Consigne: Recopiez à l'identique chaque ligne de toutes les entrées ci-dessous.

::::

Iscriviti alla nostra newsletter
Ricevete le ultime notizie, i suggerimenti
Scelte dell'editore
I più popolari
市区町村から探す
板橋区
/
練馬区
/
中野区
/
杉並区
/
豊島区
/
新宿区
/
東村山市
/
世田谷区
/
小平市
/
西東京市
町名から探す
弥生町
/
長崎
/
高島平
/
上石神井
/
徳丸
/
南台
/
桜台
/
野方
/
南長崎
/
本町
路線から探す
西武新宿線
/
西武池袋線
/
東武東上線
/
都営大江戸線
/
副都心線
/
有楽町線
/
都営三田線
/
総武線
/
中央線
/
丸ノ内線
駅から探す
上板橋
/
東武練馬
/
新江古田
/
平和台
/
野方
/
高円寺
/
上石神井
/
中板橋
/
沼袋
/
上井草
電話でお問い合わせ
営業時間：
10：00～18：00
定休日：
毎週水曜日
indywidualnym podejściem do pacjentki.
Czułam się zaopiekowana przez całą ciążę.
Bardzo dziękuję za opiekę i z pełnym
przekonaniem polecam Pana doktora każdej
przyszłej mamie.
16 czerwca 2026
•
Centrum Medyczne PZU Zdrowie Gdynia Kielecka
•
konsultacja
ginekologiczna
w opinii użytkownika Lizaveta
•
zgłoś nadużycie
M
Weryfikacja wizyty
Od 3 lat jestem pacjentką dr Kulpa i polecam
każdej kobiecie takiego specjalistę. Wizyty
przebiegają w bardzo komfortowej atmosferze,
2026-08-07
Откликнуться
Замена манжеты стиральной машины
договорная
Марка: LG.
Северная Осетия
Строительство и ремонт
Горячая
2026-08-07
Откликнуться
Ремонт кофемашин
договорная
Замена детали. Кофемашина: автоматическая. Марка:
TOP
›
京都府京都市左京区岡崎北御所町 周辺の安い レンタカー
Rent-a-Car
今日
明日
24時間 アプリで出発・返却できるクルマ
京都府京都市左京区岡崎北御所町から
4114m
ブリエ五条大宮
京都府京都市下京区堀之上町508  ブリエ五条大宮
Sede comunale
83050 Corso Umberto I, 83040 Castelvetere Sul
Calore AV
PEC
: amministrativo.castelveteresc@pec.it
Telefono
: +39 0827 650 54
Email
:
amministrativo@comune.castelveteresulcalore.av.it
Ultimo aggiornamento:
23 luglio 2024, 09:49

::::

Résultat:
Iscriviti alla nostra newsletter
Ricevete le ultime notizie, i suggerimenti
Scelte dell'editore
I più popolari
市区町村から探す
板橋区
/
練馬区
/
中野区
/
杉並区
/
豊島区
/
新宿区
/
東村山市
/
世田谷区
/
小平市
/
西東京市
町名から探す
弥生町
/
長崎
/
高島平
/
上石神井
/
徳丸
/
南台
/
桜台
/
野方
/
南長崎
/
本町
路線から探す
西武新宿線
/
西武池袋線
/
東武東上線
/
都営大江戸線
/
副都心線
/
有楽町線
/
都営三田線
/
総武線
/
中央線
/
丸ノ内線
駅から探す
上板橋
/
東武練馬
/
新江古田
/
平和台
/
野方
/
高円寺
/
上石神井
/
中板橋
/
沼袋
/
上井草
電話でお問い合わせ
営業時間：
10：00～18：00
定休日：
毎週水曜日
indywidualnym podejściem do pacjentki.
Czułam się zaopiekowana przez całą ciążę.
Bardzo dziękuję za opiekę i z pełnym
przekonaniem polecam Pana doktora każdej
przyszłej mamie.
16 czerwca 2026
•
Centrum Medyczne PZU Zdrowie Gdynia Kielecka
•
konsultacja
ginekologiczna
w opinii użytkownika Lizaveta
•
zgłoś nadużycie
M
Weryfikacja wizyty
Od 3 lat jestem pacjentką dr Kulpa i polecam
każdej kobiecie takiego specjalistę. Wizyty
przebiegają w bardzo komfortowej atmosferze,
2026-08-07
Откликнуться
Замена манжеты стиральной машины
договорная
Марка: LG.
Северная Осетия
Строительство и ремонт
Горячая
2026-08-07
Откликнуться
Ремонт кофемашин
договорная
Замена детали. Кофемашина: автоматическая. Марка:
TOP
›
京都府京都市左京区岡崎北御所町 周辺の安い レンタカー
Rent-a-Car
今日
明日
24時間 アプリで出発・返却できるクルマ
京都府京都市左京区岡崎北御所町から
4114m
ブリエ五条大宮
京都府京都市下京区堀之上町508  ブリエ五条大宮
Sede comunale
83050 Corso Umberto I, 83040 Castelvetere Sul
Calore AV
PEC
: amministrativo.castelveteresc@pec.it
Telefono
: +39 0827 650 54
Email
:
amministrativo@comune.castelveteresulcalore.av.it
Ultimo aggiornamento:
23 luglio 2024, 09:49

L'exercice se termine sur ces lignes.